El mayor obstáculo que ha tenido en estos dos años ha sido, como contamos, vencer la desconfianza de los empresarios y de los sectores más conservadores que aún miran su trabajo con recelo, porque la ven más cercana a las organizaciones sociales y a ONGs que los han acusado en el pasado.

Ya han empezado a aparecer personas que desaparecieron durante el conflicto

En qué consiste: El Acuerdo crea una unidad para buscar e identificar a las personas que hayan desaparecido durante el conflicto.

Cuánto se ha avanzado: Avanza

En abril de 2017, fue creada la Unidad de Búsqueda de Personas dadas por Desaparecidas (Ubpd) para que, por 20 años, busque a las personas que hayan desaparecido durante el conflicto armado; es decir, antes del 1 de diciembre del 2016.

En estos cuatro años, la Ubpd ha andado sin problemas y, hasta el momento, ha hallado a 83 personas. Esta semana, la Unidad anunció que encontró vivo a un hombre cuyos familiares no lo habían visto ni habían sabido algo de él desde 1985 cuando un grupo armado intentó reclutarlo en Arauca.

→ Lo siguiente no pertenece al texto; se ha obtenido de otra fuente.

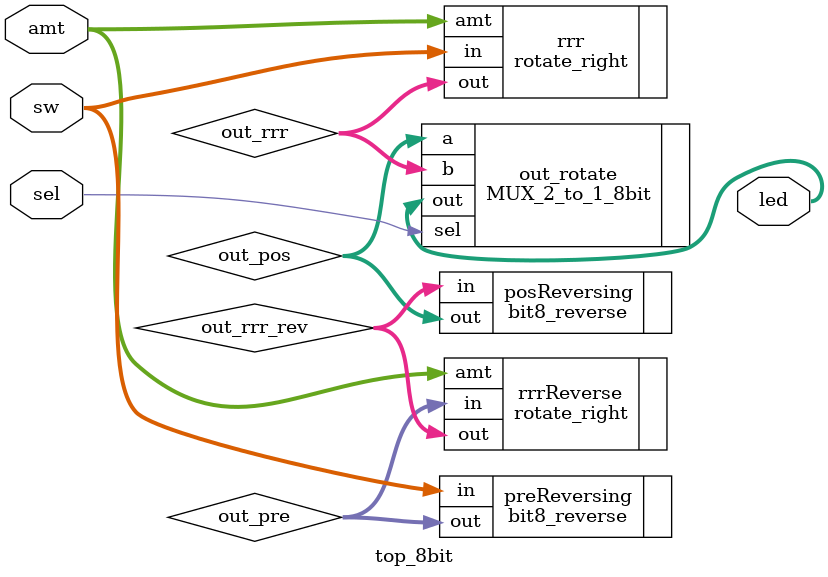
<source format=sv>
`timescale 1ns / 1ps


module top_8bit(
    input  logic [7 : 0] sw,
    input  logic [2 : 0] amt,
    input  logic sel,
    output logic [7 : 0] led
    );
    
    //paso 1
//    logic [7:0] out_rrl, out_rrr;
    
//    rotate_left 	rrl (.in(sw), .amt(amt), .out(out_rrl));
//    rotate_right	rrr (.in(sw), .amt(amt), .out(out_rrr));
    
//    MUX_2_to_1_8bit	out_rotate (.a(out_rrl),
//    							.b(out_rrr),
//    							.sel(sel),
//    							.out(led));
	
	//con el rotate
	logic [7:0] out_pre, out_rrr_rev, out_pos, out_rrr;
	
	//Rotate left
	bit8_reverse preReversing (.in(sw), .out(out_pre));
	rotate_right rrrReverse (.in(out_pre), .amt(amt), .out(out_rrr_rev));
	bit8_reverse posReversing (.in(out_rrr_rev), .out(out_pos));
	
	//rotate right
	rotate_right	rrr (.in(sw), .amt(amt), .out(out_rrr));
	
	MUX_2_to_1_8bit	out_rotate (.a(out_pos),
    							.b(out_rrr),
    							.sel(sel),
    							.out(led));
endmodule

</source>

La JEP ha avanzado por su cuenta

En qué consiste: El Acuerdo crea una jurisdicción especial para investigar y juzgar los crímenes que se cometieron durante el conflicto.

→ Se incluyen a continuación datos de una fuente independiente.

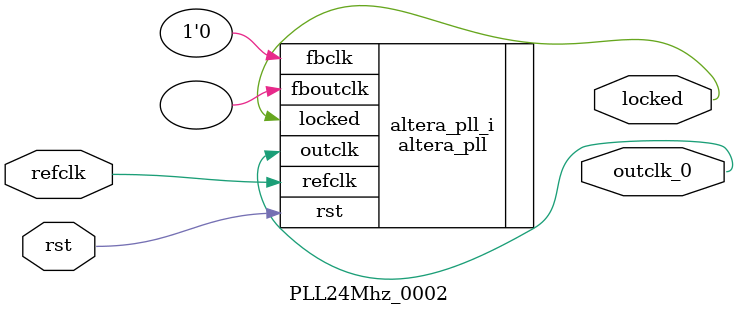
<source format=v>
`timescale 1ns/10ps
module  PLL24Mhz_0002(

	// interface 'refclk'
	input wire refclk,

	// interface 'reset'
	input wire rst,

	// interface 'outclk0'
	output wire outclk_0,

	// interface 'locked'
	output wire locked
);

	altera_pll #(
		.fractional_vco_multiplier("false"),
		.reference_clock_frequency("50.0 MHz"),
		.operation_mode("direct"),
		.number_of_clocks(1),
		.output_clock_frequency0("24.000000 MHz"),
		.phase_shift0("0 ps"),
		.duty_cycle0(50),
		.output_clock_frequency1("0 MHz"),
		.phase_shift1("0 ps"),
		.duty_cycle1(50),
		.output_clock_frequency2("0 MHz"),
		.phase_shift2("0 ps"),
		.duty_cycle2(50),
		.output_clock_frequency3("0 MHz"),
		.phase_shift3("0 ps"),
		.duty_cycle3(50),
		.output_clock_frequency4("0 MHz"),
		.phase_shift4("0 ps"),
		.duty_cycle4(50),
		.output_clock_frequency5("0 MHz"),
		.phase_shift5("0 ps"),
		.duty_cycle5(50),
		.output_clock_frequency6("0 MHz"),
		.phase_shift6("0 ps"),
		.duty_cycle6(50),
		.output_clock_frequency7("0 MHz"),
		.phase_shift7("0 ps"),
		.duty_cycle7(50),
		.output_clock_frequency8("0 MHz"),
		.phase_shift8("0 ps"),
		.duty_cycle8(50),
		.output_clock_frequency9("0 MHz"),
		.phase_shift9("0 ps"),
		.duty_cycle9(50),
		.output_clock_frequency10("0 MHz"),
		.phase_shift10("0 ps"),
		.duty_cycle10(50),
		.output_clock_frequency11("0 MHz"),
		.phase_shift11("0 ps"),
		.duty_cycle11(50),
		.output_clock_frequency12("0 MHz"),
		.phase_shift12("0 ps"),
		.duty_cycle12(50),
		.output_clock_frequency13("0 MHz"),
		.phase_shift13("0 ps"),
		.duty_cycle13(50),
		.output_clock_frequency14("0 MHz"),
		.phase_shift14("0 ps"),
		.duty_cycle14(50),
		.output_clock_frequency15("0 MHz"),
		.phase_shift15("0 ps"),
		.duty_cycle15(50),
		.output_clock_frequency16("0 MHz"),
		.phase_shift16("0 ps"),
		.duty_cycle16(50),
		.output_clock_frequency17("0 MHz"),
		.phase_shift17("0 ps"),
		.duty_cycle17(50),
		.pll_type("General"),
		.pll_subtype("General")
	) altera_pll_i (
		.rst	(rst),
		.outclk	({outclk_0}),
		.locked	(locked),
		.fboutclk	( ),
		.fbclk	(1'b0),
		.refclk	(refclk)
	);
endmodule


</source>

Cuánto se ha avanzado: Avanza

A pesar de los embates que ha recibido en estos años del Gobierno de Iván Duque y de su partido (el Centro Democrático), la Jurisdicción Especial para la Paz (JEP) ha seguido andando por su cuenta y en el último año ha mostrado avances.

La JEP nació en abril del 2017 y a finales de ese año ya contaba con los 38 magistrados y sus 13 suplentes que, como contamos, tenían un perfil variado y la mayoría de ellos son mujeres (algo inédito en Colombia).

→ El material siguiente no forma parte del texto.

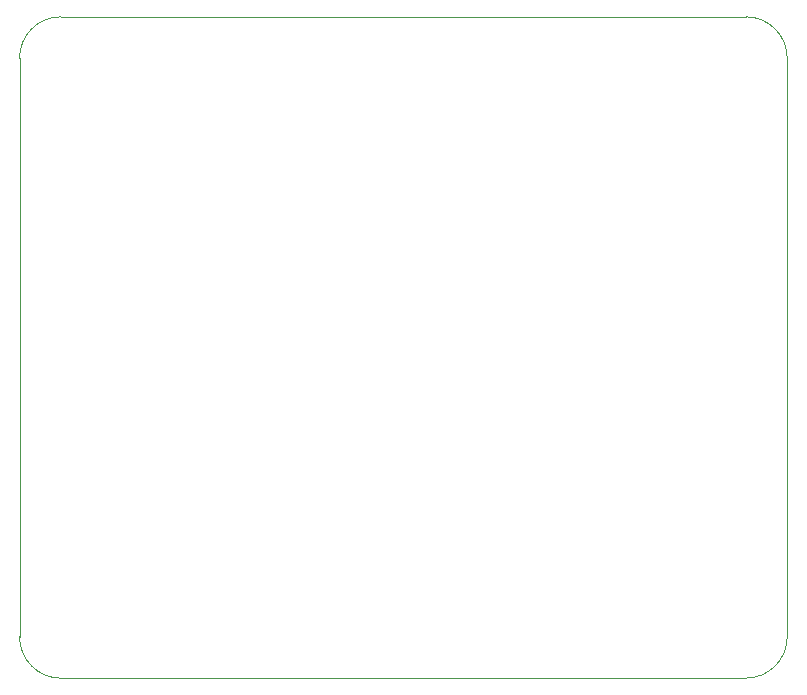
<source format=gm1>
G04 #@! TF.GenerationSoftware,KiCad,Pcbnew,(6.0.4)*
G04 #@! TF.CreationDate,2022-09-08T15:32:11-05:00*
G04 #@! TF.ProjectId,rascsi_2p6,72617363-7369-45f3-9270-362e6b696361,rev?*
G04 #@! TF.SameCoordinates,PX59d60c0PY325aa00*
G04 #@! TF.FileFunction,Profile,NP*
%FSLAX46Y46*%
G04 Gerber Fmt 4.6, Leading zero omitted, Abs format (unit mm)*
G04 Created by KiCad (PCBNEW (6.0.4)) date 2022-09-08 15:32:11*
%MOMM*%
%LPD*%
G01*
G04 APERTURE LIST*
G04 #@! TA.AperFunction,Profile*
%ADD10C,0.050000*%
G04 #@! TD*
G04 APERTURE END LIST*
D10*
X83800000Y10300000D02*
X141800000Y10300000D01*
X83800000Y-45696000D02*
X141800000Y-45696000D01*
X141800000Y-45696000D02*
G75*
G03*
X145300000Y-42196000I0J3500000D01*
G01*
X80300000Y6800000D02*
X80300000Y-42196000D01*
X145300000Y6800000D02*
G75*
G03*
X141800000Y10300000I-3500000J0D01*
G01*
X83800000Y10300000D02*
G75*
G03*
X80300000Y6800000I0J-3500000D01*
G01*
X80300000Y-42196000D02*
G75*
G03*
X83800000Y-45696000I3500000J0D01*
G01*
X145300000Y6800000D02*
X145300000Y-42196000D01*
M02*

</source>
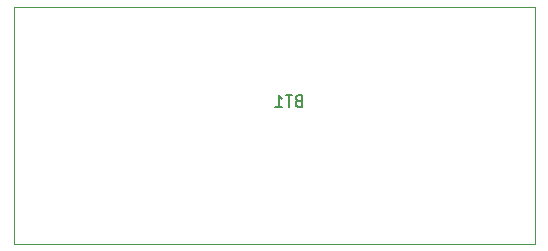
<source format=gbr>
G04 #@! TF.GenerationSoftware,KiCad,Pcbnew,(5.1.2)-2*
G04 #@! TF.CreationDate,2020-08-25T18:12:49+09:00*
G04 #@! TF.ProjectId,IRRemo,49525265-6d6f-42e6-9b69-6361645f7063,rev?*
G04 #@! TF.SameCoordinates,Original*
G04 #@! TF.FileFunction,Legend,Bot*
G04 #@! TF.FilePolarity,Positive*
%FSLAX46Y46*%
G04 Gerber Fmt 4.6, Leading zero omitted, Abs format (unit mm)*
G04 Created by KiCad (PCBNEW (5.1.2)-2) date 2020-08-25 18:12:49*
%MOMM*%
%LPD*%
G04 APERTURE LIST*
%ADD10C,0.120000*%
%ADD11C,0.150000*%
G04 APERTURE END LIST*
D10*
X86662000Y-102252000D02*
X130762000Y-102252000D01*
X130762000Y-102252000D02*
X130762000Y-82152000D01*
X130762000Y-82152000D02*
X86662000Y-82152000D01*
X86662000Y-82152000D02*
X86662000Y-102252000D01*
D11*
X110767714Y-90098571D02*
X110624857Y-90146190D01*
X110577238Y-90193809D01*
X110529619Y-90289047D01*
X110529619Y-90431904D01*
X110577238Y-90527142D01*
X110624857Y-90574761D01*
X110720095Y-90622380D01*
X111101047Y-90622380D01*
X111101047Y-89622380D01*
X110767714Y-89622380D01*
X110672476Y-89670000D01*
X110624857Y-89717619D01*
X110577238Y-89812857D01*
X110577238Y-89908095D01*
X110624857Y-90003333D01*
X110672476Y-90050952D01*
X110767714Y-90098571D01*
X111101047Y-90098571D01*
X110243904Y-89622380D02*
X109672476Y-89622380D01*
X109958190Y-90622380D02*
X109958190Y-89622380D01*
X108815333Y-90622380D02*
X109386761Y-90622380D01*
X109101047Y-90622380D02*
X109101047Y-89622380D01*
X109196285Y-89765238D01*
X109291523Y-89860476D01*
X109386761Y-89908095D01*
M02*

</source>
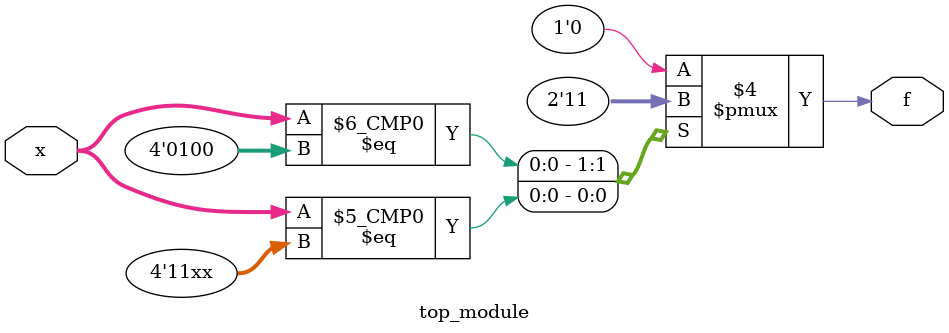
<source format=sv>
module top_module (
    input [4:1] x,
    output logic f
);

always_comb begin
    case(x)
        4'b00x0: f = 0; // x[4] don't care
        4'b0100: f = 1;
        4'b011x: f = 0;
        4'b11xx: f = 1;
        4'b10x0: f = 0; // x[4] don't care
        default: f = 0; // default don't care
    endcase
end

endmodule

</source>
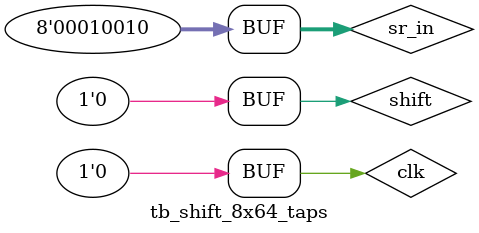
<source format=v>
module tb_shift_8x64_taps();

reg clk;
reg shift;
wire [7:0] sr_in;
wire [7:0] sr_tap_one, sr_tap_two, sr_tap_three, sr_out;

integer i;

initial begin
    #10; // delay for setup
    clk = 0;
    shift = 0;
    sr_in = 8'h12; // initial input value
    
    repeat(5) begin
        #20; // clock period
        clk = ~clk; // toggle clock
    end
    
    #10; // delay after clock toggling
    
    shift = 1; // trigger shift operation
    repeat(3) begin
        #20; // clock period
        clk = ~clk; // toggle clock
    end
    
    shift = 0; // reset shift operation
    
    #10; // delay after shift operation
    
    $monitor($time, "sr_in: %h", sr_in,
             "sr_tap_one: %h", sr_tap_one,
             "sr_tap_two: %h", sr_tap_two,
             "sr_tap_three: %h", sr_tap_three,
             "sr_out: %h", sr_out);
    
    $display("Simulation complete");
end

endmodule
</source>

En las presidenciales del 2018, el hoy presidente Duque hizo campaña diciendo que le haría cambios "de fondo" y, en marzo del 2019, presentó sus objeciones a la ley estaturia que creó la JEP que devolvió al país a la pelea entre los del Sí y los del No. A pesar de la fuerza que les hicieron los partidos de Gobierno —que en ese momento no eran mayoría— y del entonces presidente del Congreso, el senador uribista Ernesto Macías, las objeciones tuvieron un tormentoso trámite y se hundieron. Aun así, la lucha contra la JEP sigue siendo el caballito de batalla del uribismo; tanto así que es el punto central del referendo que están cocinando, que no tiene chances, pero que les sirve para calentar la campaña del 2022.

A pesar de estos ataques y a que en los últimos dos años ha habido una pelea entre la JEP y el Gobierno por su presupuesto, la JEP ha avanzado. Ya tiene definidos los siete macrocasos que investigará (el secuestro; las violaciones de derechos humanos en tres municipios de Nariño; los falsos positivos; lo ocurrido durante el conflicto en la región del Urabá, el Bajo Atrato y el Darién; las violaciones de derechos humanos en el Cauca y el Valle del Cauca; el genocidio de la Unión Patriótica; y el reclutamiento de menores) y, ante ella, la antigua guerrilla de las Farc admitió, por primera vez, haber secuestrado.

El próximo año se espera que lleguen las primeras condenas y, según lo que dijo el nuevo presidente del Tribunal, Eduardo Cifuentes, en una entrevista con El Tiempo, serán por los secuestros y por los falsos positivos.